On the surface a number of islands pepper the lake, separated from the mainland by alternating bands of sandy flats and deep water. Palm fringed beaches and soaring mountains surround the warm crystal clear waters of Lake Malawi. Picturesque fishing villages dot the shoreline, their cultures unchanged for thousands of years.

On the shores miombo woodland and baobabs occur, and mammals such as baboon, vervet monkey, dassies and hippo are most commonly sighted. Bird life is abundant, with over 100 bird species – particularly waterbirds. Lake Malawi is dominated by the ubiquitous African Fish-Eagles, but enthusiasts will be rewarded with sightings of the shyer and less common forest birds that inhabit the bush, such as the north-eastern hypoxanthus variety of Sombre Greenbul. Other species seen include African Harrier-Hawk, Trumpeter Hornbill, White-breasted Cormorant, Water Thick-Knee, African Paradise-Flycatcher and a variety of herons, weavers, doves and starlings.
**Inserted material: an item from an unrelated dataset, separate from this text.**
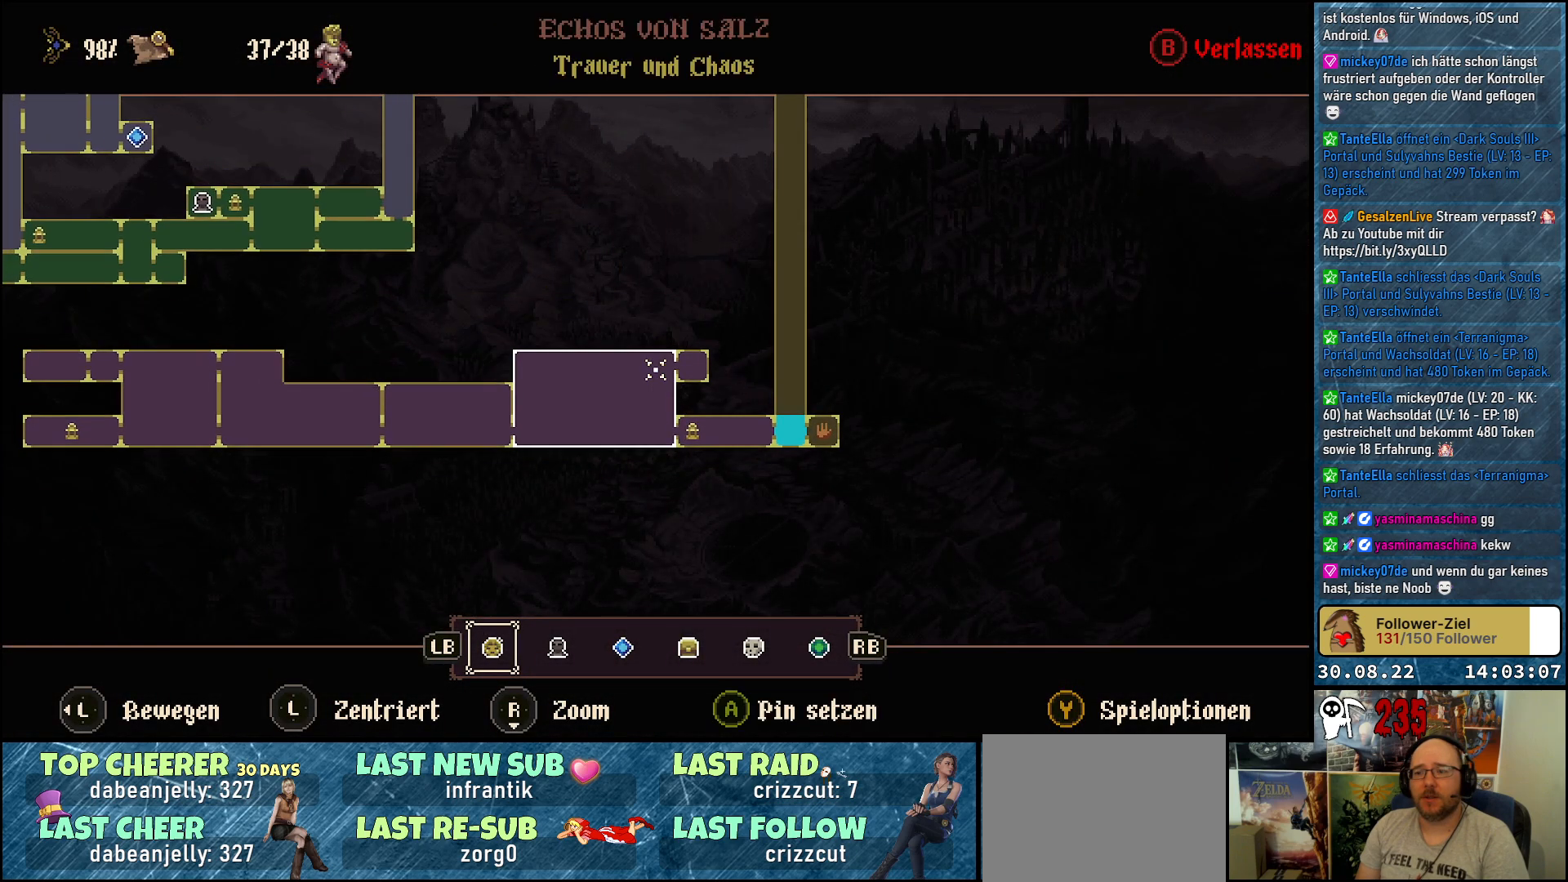
{"buttons": [], "left_stick": "up-left", "right_stick": "center", "events": []}
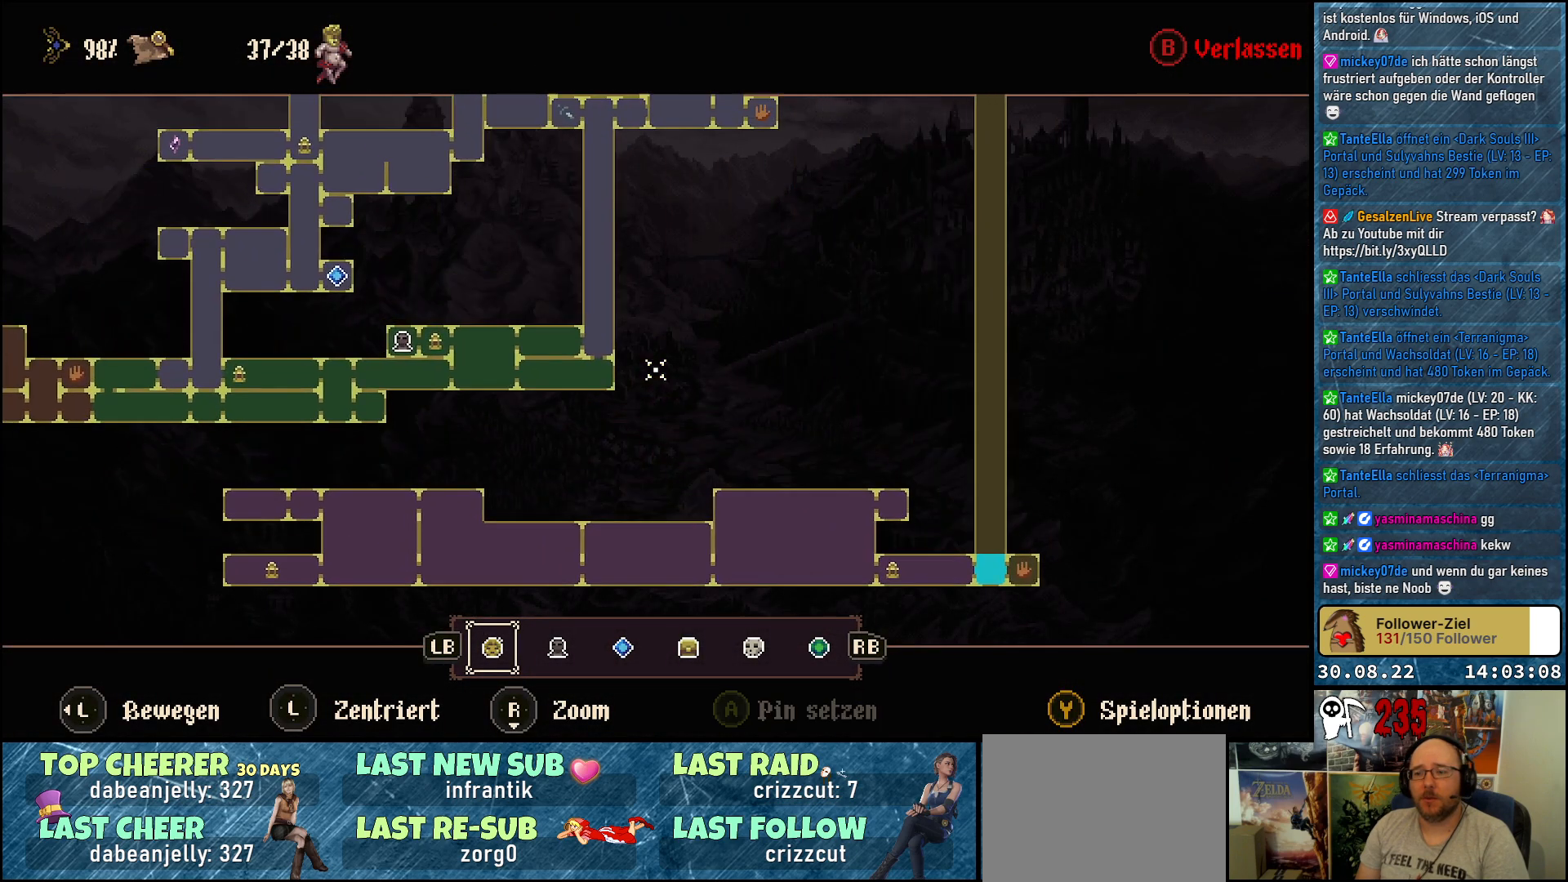
{"buttons": [], "left_stick": "center", "right_stick": "center", "events": [[17, "left_stick", "center"]]}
Beneath its waters a wide range of underwater habitats, including sandy, weedy, rock-sand interface and reed beds, harbour an abundant wealth and diversity of mostly endemic aquatic life. Lake Malawi supports over 2000 species of freshwater – a greater variety than any other lake on Earth, more than all of Europe and North America combined. The majority of these are colourful fish called cichlids (locally named mbuna) of which Lake Malawi contains more than 400 types, or 30% of all known species. Much of this astounding underwater diversity is protected within the Lake Malawi National Park at Cape Maclear in the south, the first in the world set aside for the protection of freshwater fish and a World Heritage Site.

Majete Wildlife Reserve

Majete is one of the outstanding success stories of African conservation. Granted protected status in 1955, it became the subject of extensive poaching in the 1980s and 1990s. But a concerted joint effort since 2003 by the African Parks Network and the Malawi government – including the reintroduction of endangered species – has turned it into a model of sustainable development and biodiversity.
Located in the south of Malawi close to the city of Blantyre, Majete is an area of 70.000 hectares, part of Africa’s Great Rift Valley. The reserve is made up of mature miombo woodlands and granite topped hills that contrast with picturesque river valleys and lush riverine forest.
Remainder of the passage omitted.